# Work item
Using the records below, repeat exactly the lines from the one holding "right shoulder: (343, 255)" through the one holding "right shoulder: (79, 159)", both ends included, and no others.

Data extracted from a collection:
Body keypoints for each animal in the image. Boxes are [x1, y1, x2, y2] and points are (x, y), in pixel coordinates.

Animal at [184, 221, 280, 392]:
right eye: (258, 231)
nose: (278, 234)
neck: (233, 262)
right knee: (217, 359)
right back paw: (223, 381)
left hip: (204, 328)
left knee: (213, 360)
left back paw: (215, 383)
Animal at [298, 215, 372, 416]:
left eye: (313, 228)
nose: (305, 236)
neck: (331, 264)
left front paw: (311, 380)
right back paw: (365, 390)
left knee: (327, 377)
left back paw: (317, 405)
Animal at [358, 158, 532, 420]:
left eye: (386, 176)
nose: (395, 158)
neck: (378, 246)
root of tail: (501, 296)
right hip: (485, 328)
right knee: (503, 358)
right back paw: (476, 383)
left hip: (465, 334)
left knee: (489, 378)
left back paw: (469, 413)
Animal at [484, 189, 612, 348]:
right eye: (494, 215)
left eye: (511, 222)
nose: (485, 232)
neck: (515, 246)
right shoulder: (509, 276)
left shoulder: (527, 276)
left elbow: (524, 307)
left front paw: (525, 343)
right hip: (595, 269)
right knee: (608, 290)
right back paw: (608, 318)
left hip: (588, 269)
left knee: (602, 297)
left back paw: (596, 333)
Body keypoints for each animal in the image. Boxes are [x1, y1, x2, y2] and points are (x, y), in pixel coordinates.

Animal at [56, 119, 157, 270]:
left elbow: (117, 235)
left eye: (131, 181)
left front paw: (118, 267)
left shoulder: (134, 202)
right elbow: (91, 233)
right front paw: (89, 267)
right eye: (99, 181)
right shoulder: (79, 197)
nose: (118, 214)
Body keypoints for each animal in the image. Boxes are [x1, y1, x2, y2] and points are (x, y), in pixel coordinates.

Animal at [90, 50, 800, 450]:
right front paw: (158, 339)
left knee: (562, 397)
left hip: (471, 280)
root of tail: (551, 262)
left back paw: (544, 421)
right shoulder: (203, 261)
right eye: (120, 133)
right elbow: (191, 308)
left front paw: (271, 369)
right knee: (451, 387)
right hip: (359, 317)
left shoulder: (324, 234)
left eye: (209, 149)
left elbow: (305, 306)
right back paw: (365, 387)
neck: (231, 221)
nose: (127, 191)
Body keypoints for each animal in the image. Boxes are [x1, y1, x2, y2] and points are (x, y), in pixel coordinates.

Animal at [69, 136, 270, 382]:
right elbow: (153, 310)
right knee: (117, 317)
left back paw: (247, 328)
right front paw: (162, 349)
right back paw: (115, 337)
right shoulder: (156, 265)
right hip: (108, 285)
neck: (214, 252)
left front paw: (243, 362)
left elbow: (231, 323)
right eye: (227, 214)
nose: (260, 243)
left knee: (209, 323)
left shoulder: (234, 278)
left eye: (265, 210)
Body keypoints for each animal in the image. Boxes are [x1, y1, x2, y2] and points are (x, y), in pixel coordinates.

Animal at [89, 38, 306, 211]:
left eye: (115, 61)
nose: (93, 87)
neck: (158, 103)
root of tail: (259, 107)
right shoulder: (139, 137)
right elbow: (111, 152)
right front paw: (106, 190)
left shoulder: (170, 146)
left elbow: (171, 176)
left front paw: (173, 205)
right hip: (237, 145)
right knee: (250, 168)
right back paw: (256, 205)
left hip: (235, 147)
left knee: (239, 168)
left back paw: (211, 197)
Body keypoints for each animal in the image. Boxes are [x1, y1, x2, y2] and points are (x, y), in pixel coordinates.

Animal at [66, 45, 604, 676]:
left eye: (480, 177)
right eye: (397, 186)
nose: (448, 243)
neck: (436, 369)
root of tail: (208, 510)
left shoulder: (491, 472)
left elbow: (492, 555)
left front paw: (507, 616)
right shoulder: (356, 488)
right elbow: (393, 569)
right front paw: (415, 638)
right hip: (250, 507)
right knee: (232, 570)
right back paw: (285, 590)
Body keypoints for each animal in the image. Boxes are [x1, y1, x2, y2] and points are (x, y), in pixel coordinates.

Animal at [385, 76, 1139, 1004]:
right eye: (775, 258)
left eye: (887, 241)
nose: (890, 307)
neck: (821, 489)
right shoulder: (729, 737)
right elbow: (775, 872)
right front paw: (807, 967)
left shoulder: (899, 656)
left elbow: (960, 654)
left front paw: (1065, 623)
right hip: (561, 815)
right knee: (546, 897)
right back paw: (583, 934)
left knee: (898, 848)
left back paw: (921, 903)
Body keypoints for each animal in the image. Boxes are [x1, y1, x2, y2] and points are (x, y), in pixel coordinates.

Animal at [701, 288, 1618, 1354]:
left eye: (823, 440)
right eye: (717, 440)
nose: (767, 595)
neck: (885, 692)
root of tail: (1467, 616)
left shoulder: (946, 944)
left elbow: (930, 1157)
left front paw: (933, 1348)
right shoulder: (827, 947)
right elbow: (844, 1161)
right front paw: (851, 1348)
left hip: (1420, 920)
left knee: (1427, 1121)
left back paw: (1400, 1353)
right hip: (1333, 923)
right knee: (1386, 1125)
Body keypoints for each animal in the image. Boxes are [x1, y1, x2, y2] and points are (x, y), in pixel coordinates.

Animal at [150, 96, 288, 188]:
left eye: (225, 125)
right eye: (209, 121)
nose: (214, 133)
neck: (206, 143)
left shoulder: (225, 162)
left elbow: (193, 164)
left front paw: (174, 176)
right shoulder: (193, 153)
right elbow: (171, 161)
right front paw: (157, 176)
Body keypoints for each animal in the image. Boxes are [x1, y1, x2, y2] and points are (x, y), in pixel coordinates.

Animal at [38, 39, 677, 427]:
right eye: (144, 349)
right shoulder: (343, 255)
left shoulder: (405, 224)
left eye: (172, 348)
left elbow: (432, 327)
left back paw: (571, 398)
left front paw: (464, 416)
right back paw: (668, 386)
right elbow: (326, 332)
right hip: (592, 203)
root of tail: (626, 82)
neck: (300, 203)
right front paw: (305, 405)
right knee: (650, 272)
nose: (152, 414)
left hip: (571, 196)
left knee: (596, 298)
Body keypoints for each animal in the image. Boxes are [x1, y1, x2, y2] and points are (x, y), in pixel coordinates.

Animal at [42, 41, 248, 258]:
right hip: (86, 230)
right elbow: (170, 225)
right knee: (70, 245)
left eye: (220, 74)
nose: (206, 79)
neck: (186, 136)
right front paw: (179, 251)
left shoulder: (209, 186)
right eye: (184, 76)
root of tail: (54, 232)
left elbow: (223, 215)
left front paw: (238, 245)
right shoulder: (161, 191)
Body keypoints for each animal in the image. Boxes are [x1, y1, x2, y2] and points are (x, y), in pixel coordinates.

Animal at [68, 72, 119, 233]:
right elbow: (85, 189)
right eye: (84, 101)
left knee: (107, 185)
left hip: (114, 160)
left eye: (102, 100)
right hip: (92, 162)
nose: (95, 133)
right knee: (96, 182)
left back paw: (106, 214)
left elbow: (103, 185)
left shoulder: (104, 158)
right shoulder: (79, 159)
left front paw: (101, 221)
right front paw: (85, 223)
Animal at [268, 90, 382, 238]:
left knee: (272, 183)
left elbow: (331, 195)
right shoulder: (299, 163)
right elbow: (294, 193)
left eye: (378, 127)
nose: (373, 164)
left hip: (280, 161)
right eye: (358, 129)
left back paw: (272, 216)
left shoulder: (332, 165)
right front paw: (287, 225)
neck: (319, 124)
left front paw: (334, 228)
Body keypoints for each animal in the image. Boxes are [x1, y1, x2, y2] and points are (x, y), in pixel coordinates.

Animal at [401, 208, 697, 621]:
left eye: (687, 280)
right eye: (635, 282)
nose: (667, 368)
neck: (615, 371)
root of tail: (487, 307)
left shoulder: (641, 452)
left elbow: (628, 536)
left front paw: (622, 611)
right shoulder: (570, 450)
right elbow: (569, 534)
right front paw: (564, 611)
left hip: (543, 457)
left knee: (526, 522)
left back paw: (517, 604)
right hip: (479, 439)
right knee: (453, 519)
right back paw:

# Solution to the problem
right shoulder: (343, 255)
left shoulder: (405, 224)
left eye: (172, 348)
left elbow: (432, 327)
left back paw: (571, 398)
left front paw: (464, 416)
right back paw: (668, 386)
right elbow: (326, 332)
right hip: (592, 203)
root of tail: (626, 82)
neck: (300, 203)
right front paw: (305, 405)
right knee: (650, 272)
nose: (152, 414)
left hip: (571, 196)
left knee: (596, 298)
Body keypoints for each animal in the image. Boxes are [x1, y1, x2, y2] and points are (x, y), in pixel coordinates.

Animal at [42, 41, 248, 258]:
right hip: (86, 230)
right elbow: (170, 225)
right knee: (70, 245)
left eye: (220, 74)
nose: (206, 79)
neck: (186, 136)
right front paw: (179, 251)
left shoulder: (209, 186)
right eye: (184, 76)
root of tail: (54, 232)
left elbow: (223, 215)
left front paw: (238, 245)
right shoulder: (161, 191)
Body keypoints for each animal in the image. Boxes are [x1, y1, x2, y2] and points are (x, y), in pixel coordinates.

Animal at [68, 72, 119, 233]:
right elbow: (85, 189)
right eye: (84, 101)
left knee: (107, 185)
left hip: (114, 160)
left eye: (102, 100)
right hip: (92, 162)
nose: (95, 133)
right knee: (96, 182)
left back paw: (106, 214)
left elbow: (103, 185)
left shoulder: (104, 158)
right shoulder: (79, 159)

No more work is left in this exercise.